Location: The Phillips mill site is located in the Ambrosia Lake Valley about 25 miles north of Grants, New Mexico. It is one of two uranium mills that were operated in the valley. A total of five mills were built between December 1956 and December 1959 in the Ambrosia Lake district of the uranium mining area known as the Grants mineral belt, which extends from near Albuquerque, New Mexico, westward for about 100 miles across the southern margin of the San Juan Basin.

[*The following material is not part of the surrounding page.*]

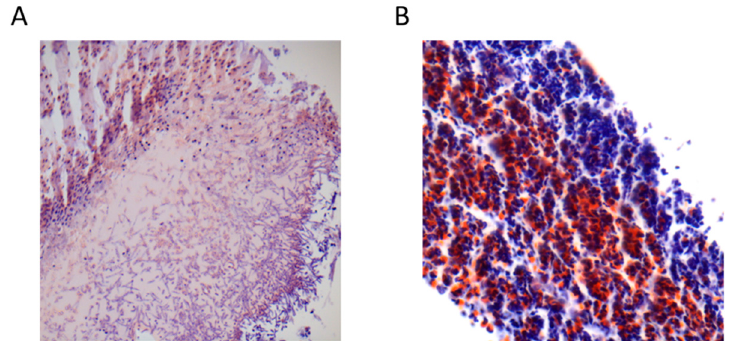
Figure 2. Images from Congo red staining. ( A ) Eosinophils, FEGs and FH (sample obtained by the aspiration of nasal secretions technique, 100× magnification); ( B ) Eosinophils, focal neutrophils, and FEGs (sample obtained by the nasal blown secretions technique, 200× magnification).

Background: Phillips Petroleum Company began construction of the mill in 1957, and it entered operation in mid 1958. The company had signed a contract with the U.S. Atomic Energy Commission (AEC) in September 1957 for a mill at Grants, New Mexico. The original mill site covered about 200 acres. Over time, about 570 additional acres were impacted by the spreading of radioactively contaminated debris from the mill tailings pile by wind and rainwater erosion. A conventional alkaline leach process was used at the mill from June 1958 to April 1963. During its operating years, the mill processed about 1,800 tons of ore per day that averaged 0.23 percent U3O8, and generated some 3 million tons of tailings. Ore for the mill came mainly from underground mines in the Ambrosia Lake district. United Nuclear Fuels Corporation (UNC) purchased the Phillips mill and uranium mine properties in February 1963, and the AEC uranium procurement contract with Phillips was transferred to UNC. In March 1963, ore processing at the Phillips mill was ended and the mill was closed by mid year. In June 1995, UNC arranged for toll milling of its ore at the nearby Homestake-Sapin mill in which UNC was a limited partner. About 400,000 tons of tailings materials from the Phillips mill site were eventually used by UNC for backfilling mines, and in early 1981 about 2.6 million tons of tailings-pile materials remained at the mill site. The tailings lie on unconsolidated valley fill material. A thick, impervious shale formation separates the tailings from the confined groundwater aquifers. Contamination of the aquifers by the tailings material is highly unlikely. The Phillips mill did not operate after March 1963, though it was maintained on a stand-by basis. From the mid 1970s until the Phillips mill site was permanently closed in 1982, a resin ion exchange (IX) plant to recover uranium from waste mine water was operated in the main mill building. This operation did not increase the size of the tailings pile stored at the mill site. The IX product was treated at the nearby United Nuclear-Homestake uranium mill at Grants, New Mexico.